> [Brano di lettura]
La verità è che non c’è un solo motivo per scegliere di sacrificare buona parte degli alimenti piu gustosi e gratificanti che il mondo ci invidia. Nessuno diventa vegano perché non ama mangiare carne, pesce, latte e derivati. L’origine è varia: etica per la maggior parte. E’ lo stesso impulso che suscita l’orrore davanti alla vetrina di una pellicceria (almeno a me), quello che ti fa immaginare la povera bestiola vivente e impaurita di fronte al destino che incombe. Un po’ è colpa di Walt Disney, in effetti, Bambi, Dumbo e Simba hanno cambiato la nostra percezione del mondo animale, anche in modo fuorviante.
E’ stata etica per me, ha coinciso con l’arrivo a casa mia di due quadrupedi (che nutro a carne, peraltro), ed è stato un graduale cambiamento di abitudini più che una scelta tout court. Mi sono ritrovata a evitare carne e pesce e derivati animali in casa e fuori, e non è stato facile per niente.
Dopo intere stagioni a pizze marinare (pomodoro aglio e origano), che l’assenza di un qualsiasi tipo di condimento grasso rendeva simili al cartone da imballaggio appena si freddavano un po’, e tragiche insalate con l’immancabile focaccia, sotto gli sguardi desolati dei commensali ho ceduto alla bufala e alle burrate. Poi agli stagionati e agli erborinati. Sono ricomparsi anche in frigo, ma consumati con moderazione: sono pur sempre cibi ricchi di grassi, colesterolo e calorie!

Voci archiviate di una raccolta:

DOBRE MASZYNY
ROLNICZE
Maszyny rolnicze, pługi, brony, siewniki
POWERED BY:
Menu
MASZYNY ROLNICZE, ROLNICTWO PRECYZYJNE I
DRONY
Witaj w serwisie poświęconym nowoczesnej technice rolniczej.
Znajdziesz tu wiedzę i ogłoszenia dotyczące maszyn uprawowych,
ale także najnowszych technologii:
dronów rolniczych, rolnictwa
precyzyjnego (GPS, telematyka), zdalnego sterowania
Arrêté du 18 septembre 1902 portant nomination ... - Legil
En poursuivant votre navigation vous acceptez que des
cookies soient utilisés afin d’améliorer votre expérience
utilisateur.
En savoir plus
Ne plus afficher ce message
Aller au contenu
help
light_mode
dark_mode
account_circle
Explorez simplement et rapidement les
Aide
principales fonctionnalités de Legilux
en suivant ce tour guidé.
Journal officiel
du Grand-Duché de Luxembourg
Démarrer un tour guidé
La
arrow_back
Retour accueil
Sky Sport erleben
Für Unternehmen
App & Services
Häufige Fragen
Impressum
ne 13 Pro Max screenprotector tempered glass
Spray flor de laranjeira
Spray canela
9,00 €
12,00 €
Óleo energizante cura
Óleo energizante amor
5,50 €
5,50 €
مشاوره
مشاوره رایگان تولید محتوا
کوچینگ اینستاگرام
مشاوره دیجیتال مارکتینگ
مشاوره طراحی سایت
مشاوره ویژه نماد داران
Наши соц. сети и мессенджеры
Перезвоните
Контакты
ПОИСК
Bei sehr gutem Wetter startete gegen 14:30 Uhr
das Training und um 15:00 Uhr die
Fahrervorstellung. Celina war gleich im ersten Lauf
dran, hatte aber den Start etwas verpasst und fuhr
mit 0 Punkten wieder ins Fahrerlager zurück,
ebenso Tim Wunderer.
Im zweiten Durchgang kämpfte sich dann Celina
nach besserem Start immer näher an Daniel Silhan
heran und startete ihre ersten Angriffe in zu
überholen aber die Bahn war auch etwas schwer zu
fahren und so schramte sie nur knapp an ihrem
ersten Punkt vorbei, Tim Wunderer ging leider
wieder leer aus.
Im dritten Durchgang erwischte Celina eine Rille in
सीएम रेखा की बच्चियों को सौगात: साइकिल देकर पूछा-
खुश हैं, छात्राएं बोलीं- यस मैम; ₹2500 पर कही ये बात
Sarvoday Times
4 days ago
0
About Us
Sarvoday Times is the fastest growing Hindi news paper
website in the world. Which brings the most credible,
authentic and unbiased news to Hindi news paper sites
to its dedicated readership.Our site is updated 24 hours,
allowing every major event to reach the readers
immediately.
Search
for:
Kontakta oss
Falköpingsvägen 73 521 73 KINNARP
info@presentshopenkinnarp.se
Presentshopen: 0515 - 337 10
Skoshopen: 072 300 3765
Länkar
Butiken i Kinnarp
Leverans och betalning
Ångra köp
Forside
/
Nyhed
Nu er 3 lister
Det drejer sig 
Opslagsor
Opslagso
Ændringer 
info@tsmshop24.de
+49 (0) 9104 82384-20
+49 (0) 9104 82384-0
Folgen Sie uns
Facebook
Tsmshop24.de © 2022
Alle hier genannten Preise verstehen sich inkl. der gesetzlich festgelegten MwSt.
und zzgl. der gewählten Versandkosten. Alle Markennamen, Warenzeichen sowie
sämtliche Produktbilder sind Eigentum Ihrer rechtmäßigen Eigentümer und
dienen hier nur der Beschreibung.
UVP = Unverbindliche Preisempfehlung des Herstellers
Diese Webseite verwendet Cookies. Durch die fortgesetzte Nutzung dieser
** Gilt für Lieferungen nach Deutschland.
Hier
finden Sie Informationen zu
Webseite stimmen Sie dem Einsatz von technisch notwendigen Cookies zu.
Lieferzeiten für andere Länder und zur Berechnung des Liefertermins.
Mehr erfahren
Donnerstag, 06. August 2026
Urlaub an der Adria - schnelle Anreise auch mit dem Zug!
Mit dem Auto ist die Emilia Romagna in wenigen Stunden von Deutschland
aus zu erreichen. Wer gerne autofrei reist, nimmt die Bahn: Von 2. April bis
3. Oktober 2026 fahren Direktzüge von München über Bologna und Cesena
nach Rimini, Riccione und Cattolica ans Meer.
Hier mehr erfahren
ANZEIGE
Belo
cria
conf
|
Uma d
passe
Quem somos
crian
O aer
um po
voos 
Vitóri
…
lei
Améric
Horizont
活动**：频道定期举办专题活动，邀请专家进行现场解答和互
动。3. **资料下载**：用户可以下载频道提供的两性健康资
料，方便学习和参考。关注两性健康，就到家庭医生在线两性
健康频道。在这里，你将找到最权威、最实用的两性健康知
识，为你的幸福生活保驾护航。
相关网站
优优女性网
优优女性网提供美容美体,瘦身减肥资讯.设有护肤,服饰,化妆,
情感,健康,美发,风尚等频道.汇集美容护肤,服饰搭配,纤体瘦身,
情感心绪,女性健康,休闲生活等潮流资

> [Obiettivo dell'esercizio] Prosegui il brano sulla scelta di diventare vegani, riprendendo subito dopo la sua ultima frase.

> [Spazio risposta]
Inoltre, avevo scoperto di essere intollerante alla soia: quale velo più pietoso della salute poteva giustificare il ricorso al ‘veleno bianco’ quei ‘latte e derivati’ trattati da molti nutrizionisti come emissari di Satana.
Consapevolmente, però, cioè da fonti sostenibili, allevamenti rispettosi (per quanto possibile), non intensivi, di animali nutriti ad erba, o che trascorrono nei prati gran parte delle giornate. Sì, quando ho rinunciato al veganesimo radicale ho imparato a leggere le etichette nei dettagli, ed è un’abitudine che non mi ha mai lasciato, nemmeno ora che sono tornata (quasi) onnivora.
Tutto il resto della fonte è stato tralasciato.